Documents and other information taken from Osama bin Laden's compound in Pakistan confirm that the long, costly U.S. campaign against al Qaeda has been very effective at killing its top leadership and disrupting its ability to attack the U.S., a top White House counterterrorism official said Wednesday.
John Brennan, in a speech unveiling the Obama administration's new counterterrorism strategy, said the intelligence brought back from bin Laden's compound showed that bin Laden himself knew how much damage al Qaeda had sustained, how low its reputation had fallen, and how impotent it had become after its earlier ability to conduct major attacks. Here's what he said:
As we approach the 10th anniversary of the 9/11 attacks, as Americans seek to understand where we stand a decade later, we need look no further than that compound where bin Laden spent his final days. There he was, holed-up for years, behind high prison-like walls, isolated from the world. But even he understood the sorry state of his organization and its ideology.Here's another interesting note: Brennan said that U.S. officials have no information that bin Laden ever left his compound once he'd arrived there -- he spent some six years inside the same walls. Some of the aides that lived with him also apparently never left. That total absence of movement, combined with what Brennan said was "phenomenal" operational security, is what made it so difficult to track bin Laden down.

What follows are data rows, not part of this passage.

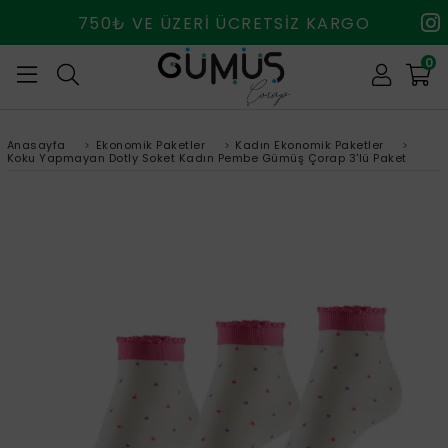
750₺ VE ÜZERİ ÜCRETSİZ KARGO
0
Anasayfa
>
Ekonomik Paketler
>
Kadın Ekonomik Paketler
>
Koku Yapmayan Dotly Soket Kadın Pembe Gümüş Çorap 3'lü Paket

Information seized from that compound reveals bin Laden’s concerns about al-Qa’ida’s long-term viability. He called for more large-scale attacks against America, but encountered resistance from his followers and he went for years without seeing any spectacular attacks. He saw his senior leaders being taken down, one by one, and worried about the ability to replace them effectively.
Perhaps most importantly, bin Laden clearly sensed that al-Qa’ida is losing the larger battle for hearts and minds. He knew that al-Qa’ida’s murder of so many innocent civilians, most of them Muslims, had deeply and perhaps permanently tarnished al-Qa’ida’s image in the world. He knew that he had failed to portray America as being at war with Islam. In fact, he worried that our recent focus on al-Qa’ida as our enemy had prevented more Muslims from rallying to his cause, so much so that he even considered changing al-Qa’ida’s name. We are left with that final image seen around the world—an old terrorist, alone, hunched over in a blanket, flipping through old videos of a man and a movement that history is leaving behind.